The Federal Deposit Insurance Corp. (FDIC) released a covered bond policy statement and Treasury Secretary Henry Paulson expressed public support for the creation of a U.S. covered bond market in the beginning of last year, giving a boost to the sector. However, since then, there has been a lapse, and currently, "it's a wait-and-see as to what the new administration wants," Skeet said.

The Council, he said, is a way to regroup and recalibrate the industry's thoughts to present to the government. "We are hoping to engage the government and other authorities," Skeet said. "We would hope that the new administration will hold a similar view to the current one."

He added that the industry has to recreate a consensus. "The Council represents a tremendous cross section of the community drawing upon their expertise," Skeet said. "It will take into account everyone's requirements. We are meeting the challenge of launching something new by conducting road shows, investing in education, and learning about the regulatory issues as well as other parts of the establishment."

One of the components of educating market players is presenting covered bonds as a quasi-agency product, as opposed to a credit market one. "It's a high quality product, it's not that it doesn't have any credit elements, but its not at the intensive end of the credit spectrum," Skeet said.

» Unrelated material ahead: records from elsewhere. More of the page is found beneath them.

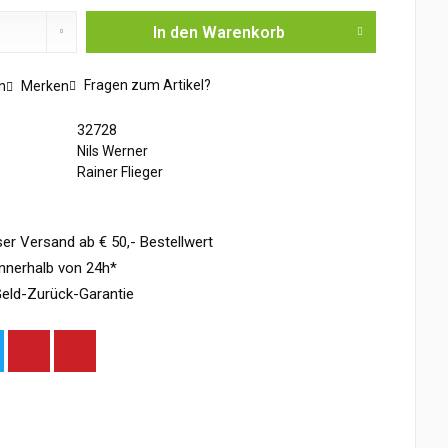
In den
Warenkorb
Fragen zum Artikel?
n
Merken
32728
Nils Werner
Rainer Flieger
er Versand ab € 50,- Bestellwert
nnerhalb von 24h*
eld-Zurück-Garantie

He hopes that the U.S. market, which has only seen two covered bond deals thus far, will start to see some activity by the early part of next year.

One of the council's important moves is the creation of a traders' committee. "We are going to come up with recommendations for traded screens and systems that are important initiatives, so that the market will have access to these bonds," Skeet said. "The biggest goal is to establish as a premium, high-quality product with liquidity, and to communicate that to the investment community."

Sean Davy, a managing director at SIFMA, said that the primary objective of the Council was to "build an inclusive organizational structure and one industry-wide voice from the various constituencies within the industry." He said that with the U.S. government's covered bonds initiatives earlier this year, the covered bond market was set to emerge this past fall, but "the financial crisis closed the window of opportunity for that until next year, although the timing really remains to be seen."

Davy said that there are several factors that would impact the growth of the covered bond sector. The window for the FDIC guarantee for financial institutions' debt, for one, will only be open for debt issued through June 2009. Beyond that timeframe, these firms will be looking for alternative sources of funding. "Covered bonds is another tool that could be deployed for financial institutions to fund consumer assets, specifically mortgages," Davy said.

Davy said that the industry is doing its best to restore the securitization market, but progress is slow. "The covered bond market could serve as a segue back to securitization, as it secures the assets and puts the underlying institutions on the hook."

He added that another factor that will impact U.S. covered bond growth is how big a role the GSEs will play, and whether these agencies will have a smaller mandate or portfolio limits. Without the GSEs' wide reach, covered bonds could replace that financing capacity. "In Europe, covered bonds were more readily in use because they didn't have the same concept of the GSE," Davy said. "Covered bonds could become a useful tool in the U.S., depending in part on how significant the role of the GSEs in the future will be."

In terms of the sector's reach, Davy said that aside from institutions with large-scale operations such as Citigroup , Bank of America and JPMorgan Chase, mid-size and smaller institutions could likely avail themselves of the covered bond technology through a potential consolidation of assets issued through a single transaction. However, this might be at a later stage of the development of this market.